▶ **Given text**
Content starts

“There really shouldn’t be public schools, should there?”

This assertion posed in the form of a question from by Fox News host Lisa “Kennedy” Montgomery hints at the true position of an education reform movement pursued with special vigor by the GOP. It’s a movement bent on altering an education system that has served the nation fairly well for most of its history.

Make no mistake: the public education system isn’t perfect. The shortcomings of public education have been well documented. Still, the slow but concerted dissolution of public schools in favor of a system that originally sprang up as a protest against integration is no cure.

The unspoken but functional rationale of this movement springs from the conceit that some people simply aren’t equipped to learn. Their belief in the fundamental inferiority of African Americans (and, subsequently, other minority populations) is clear when advocates assert that their movement is only fit for those who are “ready to learn“. This is why charters are selective in who they educate. A system that only educates those lucky enough to be a part of the select runs counter to the notion of an educated citizenry necessary for a true meritocracy.

Content ends

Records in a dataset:
Content starts

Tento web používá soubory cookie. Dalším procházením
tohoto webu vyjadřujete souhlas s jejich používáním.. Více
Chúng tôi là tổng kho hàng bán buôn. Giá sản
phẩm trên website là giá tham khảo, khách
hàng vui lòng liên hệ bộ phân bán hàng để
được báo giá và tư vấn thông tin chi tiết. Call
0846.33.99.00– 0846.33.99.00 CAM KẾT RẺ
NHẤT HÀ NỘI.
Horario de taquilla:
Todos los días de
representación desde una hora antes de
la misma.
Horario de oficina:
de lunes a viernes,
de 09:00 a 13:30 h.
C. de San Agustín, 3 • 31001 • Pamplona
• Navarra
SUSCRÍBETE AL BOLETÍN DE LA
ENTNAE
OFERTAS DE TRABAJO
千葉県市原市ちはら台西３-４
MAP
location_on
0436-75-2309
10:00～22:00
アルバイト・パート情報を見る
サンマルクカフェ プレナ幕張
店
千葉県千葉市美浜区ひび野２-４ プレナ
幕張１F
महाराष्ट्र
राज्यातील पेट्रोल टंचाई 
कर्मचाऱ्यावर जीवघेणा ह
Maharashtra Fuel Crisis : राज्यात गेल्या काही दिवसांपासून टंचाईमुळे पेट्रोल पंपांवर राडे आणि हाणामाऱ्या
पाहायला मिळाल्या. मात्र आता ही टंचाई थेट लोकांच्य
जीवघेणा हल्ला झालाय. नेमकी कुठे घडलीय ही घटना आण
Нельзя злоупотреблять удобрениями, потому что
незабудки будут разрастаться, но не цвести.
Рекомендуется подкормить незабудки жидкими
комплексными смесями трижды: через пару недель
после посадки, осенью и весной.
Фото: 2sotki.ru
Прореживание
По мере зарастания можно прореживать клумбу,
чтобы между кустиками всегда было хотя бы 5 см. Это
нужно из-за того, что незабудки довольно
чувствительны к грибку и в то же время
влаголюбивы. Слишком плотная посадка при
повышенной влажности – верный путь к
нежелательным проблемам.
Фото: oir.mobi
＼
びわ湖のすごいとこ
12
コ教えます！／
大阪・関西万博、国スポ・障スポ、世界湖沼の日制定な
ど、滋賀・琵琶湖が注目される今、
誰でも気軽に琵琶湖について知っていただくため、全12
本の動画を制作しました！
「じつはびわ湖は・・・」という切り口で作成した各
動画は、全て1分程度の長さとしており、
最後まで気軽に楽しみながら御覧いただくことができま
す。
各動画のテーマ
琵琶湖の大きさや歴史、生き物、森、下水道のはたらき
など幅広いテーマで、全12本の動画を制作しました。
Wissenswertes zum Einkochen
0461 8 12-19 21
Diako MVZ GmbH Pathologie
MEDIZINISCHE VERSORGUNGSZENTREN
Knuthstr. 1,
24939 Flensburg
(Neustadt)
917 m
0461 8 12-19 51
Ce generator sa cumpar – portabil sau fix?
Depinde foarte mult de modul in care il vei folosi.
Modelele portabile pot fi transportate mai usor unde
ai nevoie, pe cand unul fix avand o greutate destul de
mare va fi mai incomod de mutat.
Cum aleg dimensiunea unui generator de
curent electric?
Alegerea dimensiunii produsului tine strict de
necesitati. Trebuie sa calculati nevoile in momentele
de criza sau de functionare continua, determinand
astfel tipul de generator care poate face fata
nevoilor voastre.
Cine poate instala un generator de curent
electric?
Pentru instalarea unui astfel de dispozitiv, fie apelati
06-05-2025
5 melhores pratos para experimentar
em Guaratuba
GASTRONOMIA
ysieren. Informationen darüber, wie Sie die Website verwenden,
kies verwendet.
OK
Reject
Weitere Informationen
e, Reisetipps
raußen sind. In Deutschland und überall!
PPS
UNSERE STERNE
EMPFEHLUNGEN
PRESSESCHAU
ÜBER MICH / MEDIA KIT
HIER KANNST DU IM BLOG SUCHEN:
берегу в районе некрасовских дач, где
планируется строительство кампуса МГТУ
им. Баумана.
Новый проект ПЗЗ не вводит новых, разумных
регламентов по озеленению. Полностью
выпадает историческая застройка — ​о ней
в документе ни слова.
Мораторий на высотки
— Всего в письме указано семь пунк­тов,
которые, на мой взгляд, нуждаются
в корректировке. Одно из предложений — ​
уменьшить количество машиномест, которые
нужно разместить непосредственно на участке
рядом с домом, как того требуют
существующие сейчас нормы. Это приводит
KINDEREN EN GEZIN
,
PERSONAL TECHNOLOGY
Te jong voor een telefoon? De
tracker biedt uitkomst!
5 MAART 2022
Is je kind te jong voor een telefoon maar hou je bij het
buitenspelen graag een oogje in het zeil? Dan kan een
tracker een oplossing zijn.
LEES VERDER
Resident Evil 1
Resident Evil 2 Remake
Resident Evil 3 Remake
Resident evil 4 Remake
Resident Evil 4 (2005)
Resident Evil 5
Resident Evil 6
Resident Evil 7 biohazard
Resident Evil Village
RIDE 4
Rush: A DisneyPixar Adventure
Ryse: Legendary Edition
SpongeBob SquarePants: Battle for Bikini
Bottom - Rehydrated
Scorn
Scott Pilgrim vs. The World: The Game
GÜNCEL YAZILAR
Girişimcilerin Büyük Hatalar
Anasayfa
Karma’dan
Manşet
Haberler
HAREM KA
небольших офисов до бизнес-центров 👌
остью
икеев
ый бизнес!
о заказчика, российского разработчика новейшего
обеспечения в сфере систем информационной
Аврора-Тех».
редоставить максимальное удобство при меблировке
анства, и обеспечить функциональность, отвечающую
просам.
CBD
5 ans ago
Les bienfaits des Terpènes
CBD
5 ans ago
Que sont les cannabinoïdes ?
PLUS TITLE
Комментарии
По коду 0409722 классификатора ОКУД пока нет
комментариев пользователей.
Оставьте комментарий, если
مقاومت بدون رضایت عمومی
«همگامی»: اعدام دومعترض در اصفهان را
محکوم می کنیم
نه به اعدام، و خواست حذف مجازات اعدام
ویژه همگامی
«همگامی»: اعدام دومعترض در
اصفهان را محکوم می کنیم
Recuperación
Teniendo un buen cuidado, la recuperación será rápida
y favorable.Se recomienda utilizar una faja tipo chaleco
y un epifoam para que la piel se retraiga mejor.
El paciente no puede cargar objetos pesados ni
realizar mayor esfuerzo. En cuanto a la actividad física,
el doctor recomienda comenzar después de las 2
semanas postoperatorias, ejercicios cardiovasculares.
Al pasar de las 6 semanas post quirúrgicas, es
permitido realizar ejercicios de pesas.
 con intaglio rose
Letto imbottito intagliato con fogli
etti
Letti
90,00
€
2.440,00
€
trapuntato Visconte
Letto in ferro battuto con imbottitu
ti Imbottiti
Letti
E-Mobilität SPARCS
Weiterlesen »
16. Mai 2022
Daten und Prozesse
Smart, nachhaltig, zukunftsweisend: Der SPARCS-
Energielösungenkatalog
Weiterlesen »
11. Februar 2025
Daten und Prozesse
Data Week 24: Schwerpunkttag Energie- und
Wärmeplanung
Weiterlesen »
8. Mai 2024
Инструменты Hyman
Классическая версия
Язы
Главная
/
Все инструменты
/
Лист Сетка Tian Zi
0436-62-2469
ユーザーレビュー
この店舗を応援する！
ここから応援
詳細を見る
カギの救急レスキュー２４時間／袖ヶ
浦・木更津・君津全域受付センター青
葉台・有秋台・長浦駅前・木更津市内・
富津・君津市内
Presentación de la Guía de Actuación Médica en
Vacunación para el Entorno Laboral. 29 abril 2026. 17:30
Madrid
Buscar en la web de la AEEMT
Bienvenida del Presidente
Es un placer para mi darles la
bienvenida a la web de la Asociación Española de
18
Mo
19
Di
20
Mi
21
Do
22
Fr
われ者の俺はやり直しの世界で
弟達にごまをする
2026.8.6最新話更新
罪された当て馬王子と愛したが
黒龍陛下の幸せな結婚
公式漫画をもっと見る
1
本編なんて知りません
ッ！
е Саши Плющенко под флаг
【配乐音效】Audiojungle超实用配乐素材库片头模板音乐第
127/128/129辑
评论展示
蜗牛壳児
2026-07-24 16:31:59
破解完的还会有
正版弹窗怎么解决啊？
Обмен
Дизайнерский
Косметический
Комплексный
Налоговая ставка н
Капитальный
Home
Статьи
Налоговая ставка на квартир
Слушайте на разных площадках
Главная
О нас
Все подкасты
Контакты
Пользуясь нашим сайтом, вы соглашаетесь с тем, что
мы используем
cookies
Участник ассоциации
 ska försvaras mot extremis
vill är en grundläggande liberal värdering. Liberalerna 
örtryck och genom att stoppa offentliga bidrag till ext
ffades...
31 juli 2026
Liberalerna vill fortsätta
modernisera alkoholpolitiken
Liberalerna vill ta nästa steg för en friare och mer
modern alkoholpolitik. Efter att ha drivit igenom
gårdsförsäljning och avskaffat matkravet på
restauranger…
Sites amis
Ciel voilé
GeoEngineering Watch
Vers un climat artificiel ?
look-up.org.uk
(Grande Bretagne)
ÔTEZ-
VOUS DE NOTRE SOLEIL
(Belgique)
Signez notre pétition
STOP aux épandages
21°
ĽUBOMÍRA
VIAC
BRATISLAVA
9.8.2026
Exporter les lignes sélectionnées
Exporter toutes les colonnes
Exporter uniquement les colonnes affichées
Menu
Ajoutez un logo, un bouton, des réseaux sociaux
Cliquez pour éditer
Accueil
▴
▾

Content ends

▶ **Questions on the material**
A. In the article on public schools, who asked whether there really shouldn't be public schools?
B. Continue the article on public schools from its final sentence.
These records have no connection to the text.

▶ **Your responses**
A. Fox News host Lisa "Kennedy" Montgomery.

B.
There have always been popularly supported elected officials who are comfortable allowing some citizens to be left behind in education because they never expected or wanted these citizens to be fully a part of the American fabric. Allowing the lucky to solidify advantages for their children and leaving the rest to wither on the vine increases our already disturbing inequality, but this is how they want things. For them, this isn’t prejudice; it’s common sense.

It’s especially rich that this movement, which hopes to create a system that educates only the lucky and privileged is, at the same time, quick to justify their “common sense” by arguing that hostility to education is endemic to a “Culture of Poverty.”

If a primary cause of persistent poverty is lack of education, a concerted and committed effort to strengthen our public education system makes more sense than outsourcing it to those who are allowed to pick and choose who they think redeemable.

Mississippi state Rep. Gene Alday recently argued that their public schools don’t need any more funding because black people receive “welfare checks”. Rep. Alday’s racism is what’s needed to reconcile this dissonance. If you believe that those who would benefit from additional funding are somehow beyond redemption, it makes sense to simultaneously argue that education funding is unnecessary and that the “culture of poverty” is due to a lack of education.

This logic animates an education reform regime that says, instead of providing more studied and careful aid, fewer resources for struggling schools is the proper response to poor results. The continued effort to defund any research in any field that challenges this logic is further proof of the their belief in inherited inferiority. Hopefully, now that the logic of this movement is being stated plainly we’ll be able to have a true debate on the merits of their ideas.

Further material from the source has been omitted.